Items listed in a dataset
----

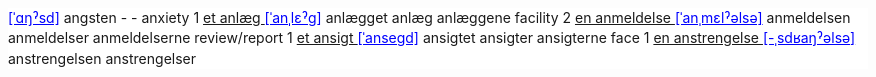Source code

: <td>
<audio id="angst" src="https://static.ordnet.dk/mp3/11001/11001797_1.mp3" style="display: none;"></audio>
<span onclick="playSound('angst');" style="cursor: pointer; text-decoration: underline; color: blue;">[ˈɑŋˀsd]</span>
</td>
<td> angsten </td>
<td> - </td>
<td> - </td>
<td> anxiety </td>
<td> 1 </td>
</tr>
<tr>
<td><a href="https://ordnet.dk/ddo/ordbog?query=anlæg"> et anlæg </a></td>
<td>
<audio id="anlæg" src="https://static.ordnet.dk/mp3/11001/11001857_1.mp3" style="display: none;"></audio>
<span onclick="playSound('anlæg');" style="cursor: pointer; text-decoration: underline; color: blue;">[ˈanˌlεˀg]</span>
</td>
<td> anlægget </td>
<td> anlæg </td>
<td> anlæggene </td>
<td> facility </td>
<td> 2 </td>
</tr>
<tr>
<td><a href="https://ordnet.dk/ddo/ordbog?query=anmeldelse"> en anmeldelse </a></td>
<td>
<audio id="anmeldelse" src="https://static.ordnet.dk/mp3/11001/11001877_1.mp3" style="display: none;"></audio>
<span onclick="playSound('anmeldelse');" style="cursor: pointer; text-decoration: underline; color: blue;">[ˈanˌmεlˀəlsə]</span>
</td>
<td> anmeldelsen </td>
<td> anmeldelser </td>
<td> anmeldelserne </td>
<td> review/report </td>
<td> 1 </td>
</tr>
<tr>
<td><a href="https://ordnet.dk/ddo/ordbog?query=ansigt"> et ansigt </a></td>
<td>
<audio id="ansigt" src="https://static.ordnet.dk/mp3/11001/11001943_1.mp3" style="display: none;"></audio>
<span onclick="playSound('ansigt');" style="cursor: pointer; text-decoration: underline; color: blue;">[ˈansegd]</span>
</td>
<td> ansigtet </td>
<td> ansigter </td>
<td> ansigterne </td>
<td> face </td>
<td> 1 </td>
</tr>
<tr>
<td><a href="https://ordnet.dk/ddo/ordbog?query=anstrengelse"> en anstrengelse </a></td>
<td>
<audio id="anstrengelse" src="https://static.ordnet.dk/mp3/11001/11001981_1.mp3" style="display: none;"></audio>
<span onclick="playSound('anstrengelse');" style="cursor: pointer; text-decoration: underline; color: blue;">[-ˌsdʁaŋˀəlsə]</span>
</td>
<td> anstrengelsen </td>
<td> anstrengelser </td>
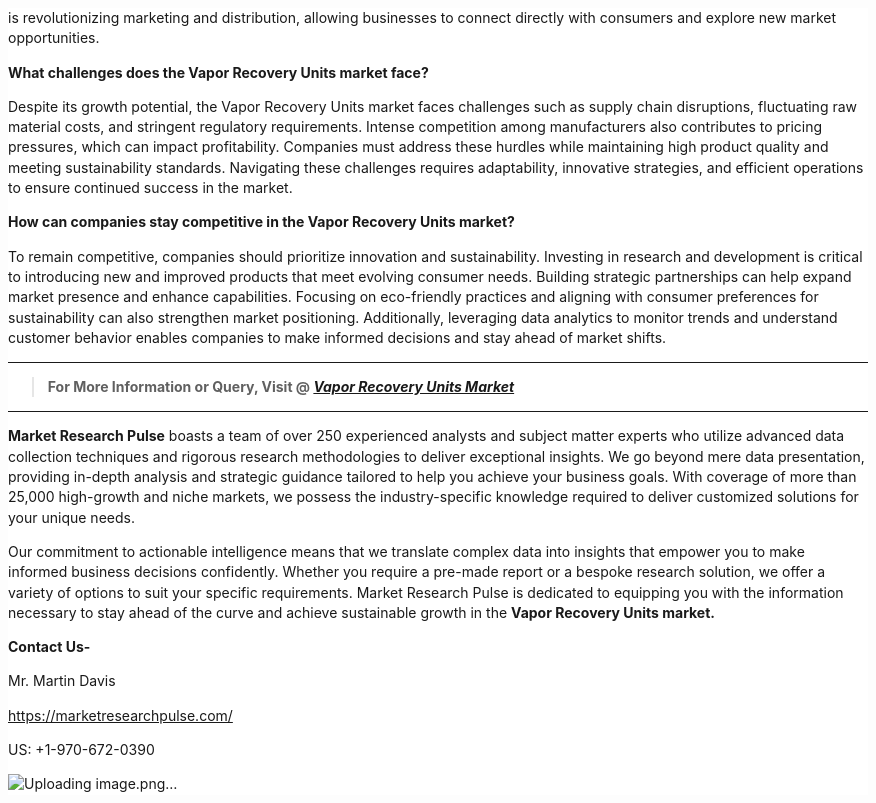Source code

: is revolutionizing marketing and distribution, allowing businesses to connect directly with consumers and explore new market opportunities.</p><p><strong>What challenges does the Vapor Recovery Units market face?</strong></p><p>Despite its growth potential, the Vapor Recovery Units market faces challenges such as supply chain disruptions, fluctuating raw material costs, and stringent regulatory requirements. Intense competition among manufacturers also contributes to pricing pressures, which can impact profitability. Companies must address these hurdles while maintaining high product quality and meeting sustainability standards. Navigating these challenges requires adaptability, innovative strategies, and efficient operations to ensure continued success in the market.</p><p><strong>How can companies stay competitive in the Vapor Recovery Units market?</strong></p><p>To remain competitive, companies should prioritize innovation and sustainability. Investing in research and development is critical to introducing new and improved products that meet evolving consumer needs. Building strategic partnerships can help expand market presence and enhance capabilities. Focusing on eco-friendly practices and aligning with consumer preferences for sustainability can also strengthen market positioning. Additionally, leveraging data analytics to monitor trends and understand customer behavior enables companies to make informed decisions and stay ahead of market shifts.</p><hr /><blockquote><p><strong>For More Information or Query, Visit @&nbsp;<em><a href="https://marketresearchpulse.com/report/33736/vapor-recovery-units-market?utm_source=Linkedin&utm_medium=026">Vapor Recovery Units Market</a></em></strong></p></blockquote><hr /><p><strong>Market Research Pulse</strong> boasts a team of over 250 experienced analysts and subject matter experts who utilize advanced data collection techniques and rigorous research methodologies to deliver exceptional insights. We go beyond mere data presentation, providing in-depth analysis and strategic guidance tailored to help you achieve your business goals. With coverage of more than 25,000 high-growth and niche markets, we possess the industry-specific knowledge required to deliver customized solutions for your unique needs.</p><p>Our commitment to actionable intelligence means that we translate complex data into insights that empower you to make informed business decisions confidently. Whether you require a pre-made report or a bespoke research solution, we offer a variety of options to suit your specific requirements. Market Research Pulse is dedicated to equipping you with the information necessary to stay ahead of the curve and achieve sustainable growth in the <strong>Vapor Recovery Units market.</strong></p><p><strong>Contact Us-</strong></p><p>Mr. Martin Davis</p><p>https://marketresearchpulse.com/</p><p>US: +1-970-672-0390</p>
![Uploading image.png…]()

----

• [Activity]: Every entry above should come back exactly as written, except for its pictures.

• [Answer to this task]:
Source code

: <td>
<audio id="angst" src="https://static.ordnet.dk/mp3/11001/11001797_1.mp3" style="display: none;"></audio>
<span onclick="playSound('angst');" style="cursor: pointer; text-decoration: underline; color: blue;">[ˈɑŋˀsd]</span>
</td>
<td> angsten </td>
<td> - </td>
<td> - </td>
<td> anxiety </td>
<td> 1 </td>
</tr>
<tr>
<td><a href="https://ordnet.dk/ddo/ordbog?query=anlæg"> et anlæg </a></td>
<td>
<audio id="anlæg" src="https://static.ordnet.dk/mp3/11001/11001857_1.mp3" style="display: none;"></audio>
<span onclick="playSound('anlæg');" style="cursor: pointer; text-decoration: underline; color: blue;">[ˈanˌlεˀg]</span>
</td>
<td> anlægget </td>
<td> anlæg </td>
<td> anlæggene </td>
<td> facility </td>
<td> 2 </td>
</tr>
<tr>
<td><a href="https://ordnet.dk/ddo/ordbog?query=anmeldelse"> en anmeldelse </a></td>
<td>
<audio id="anmeldelse" src="https://static.ordnet.dk/mp3/11001/11001877_1.mp3" style="display: none;"></audio>
<span onclick="playSound('anmeldelse');" style="cursor: pointer; text-decoration: underline; color: blue;">[ˈanˌmεlˀəlsə]</span>
</td>
<td> anmeldelsen </td>
<td> anmeldelser </td>
<td> anmeldelserne </td>
<td> review/report </td>
<td> 1 </td>
</tr>
<tr>
<td><a href="https://ordnet.dk/ddo/ordbog?query=ansigt"> et ansigt </a></td>
<td>
<audio id="ansigt" src="https://static.ordnet.dk/mp3/11001/11001943_1.mp3" style="display: none;"></audio>
<span onclick="playSound('ansigt');" style="cursor: pointer; text-decoration: underline; color: blue;">[ˈansegd]</span>
</td>
<td> ansigtet </td>
<td> ansigter </td>
<td> ansigterne </td>
<td> face </td>
<td> 1 </td>
</tr>
<tr>
<td><a href="https://ordnet.dk/ddo/ordbog?query=anstrengelse"> en anstrengelse </a></td>
<td>
<audio id="anstrengelse" src="https://static.ordnet.dk/mp3/11001/11001981_1.mp3" style="display: none;"></audio>
<span onclick="playSound('anstrengelse');" style="cursor: pointer; text-decoration: underline; color: blue;">[-ˌsdʁaŋˀəlsə]</span>
</td>
<td> anstrengelsen </td>
<td> anstrengelser </td>
Source code

: is revolutionizing marketing and distribution, allowing businesses to connect directly with consumers and explore new market opportunities.</p><p><strong>What challenges does the Vapor Recovery Units market face?</strong></p><p>Despite its growth potential, the Vapor Recovery Units market faces challenges such as supply chain disruptions, fluctuating raw material costs, and stringent regulatory requirements. Intense competition among manufacturers also contributes to pricing pressures, which can impact profitability. Companies must address these hurdles while maintaining high product quality and meeting sustainability standards. Navigating these challenges requires adaptability, innovative strategies, and efficient operations to ensure continued success in the market.</p><p><strong>How can companies stay competitive in the Vapor Recovery Units market?</strong></p><p>To remain competitive, companies should prioritize innovation and sustainability. Investing in research and development is critical to introducing new and improved products that meet evolving consumer needs. Building strategic partnerships can help expand market presence and enhance capabilities. Focusing on eco-friendly practices and aligning with consumer preferences for sustainability can also strengthen market positioning. Additionally, leveraging data analytics to monitor trends and understand customer behavior enables companies to make informed decisions and stay ahead of market shifts.</p><hr /><blockquote><p><strong>For More Information or Query, Visit @&nbsp;<em><a href="https://marketresearchpulse.com/report/33736/vapor-recovery-units-market?utm_source=Linkedin&utm_medium=026">Vapor Recovery Units Market</a></em></strong></p></blockquote><hr /><p><strong>Market Research Pulse</strong> boasts a team of over 250 experienced analysts and subject matter experts who utilize advanced data collection techniques and rigorous research methodologies to deliver exceptional insights. We go beyond mere data presentation, providing in-depth analysis and strategic guidance tailored to help you achieve your business goals. With coverage of more than 25,000 high-growth and niche markets, we possess the industry-specific knowledge required to deliver customized solutions for your unique needs.</p><p>Our commitment to actionable intelligence means that we translate complex data into insights that empower you to make informed business decisions confidently. Whether you require a pre-made report or a bespoke research solution, we offer a variety of options to suit your specific requirements. Market Research Pulse is dedicated to equipping you with the information necessary to stay ahead of the curve and achieve sustainable growth in the <strong>Vapor Recovery Units market.</strong></p><p><strong>Contact Us-</strong></p><p>Mr. Martin Davis</p><p>https://marketresearchpulse.com/</p><p>US: +1-970-672-0390</p>
![Uploading image.png…]()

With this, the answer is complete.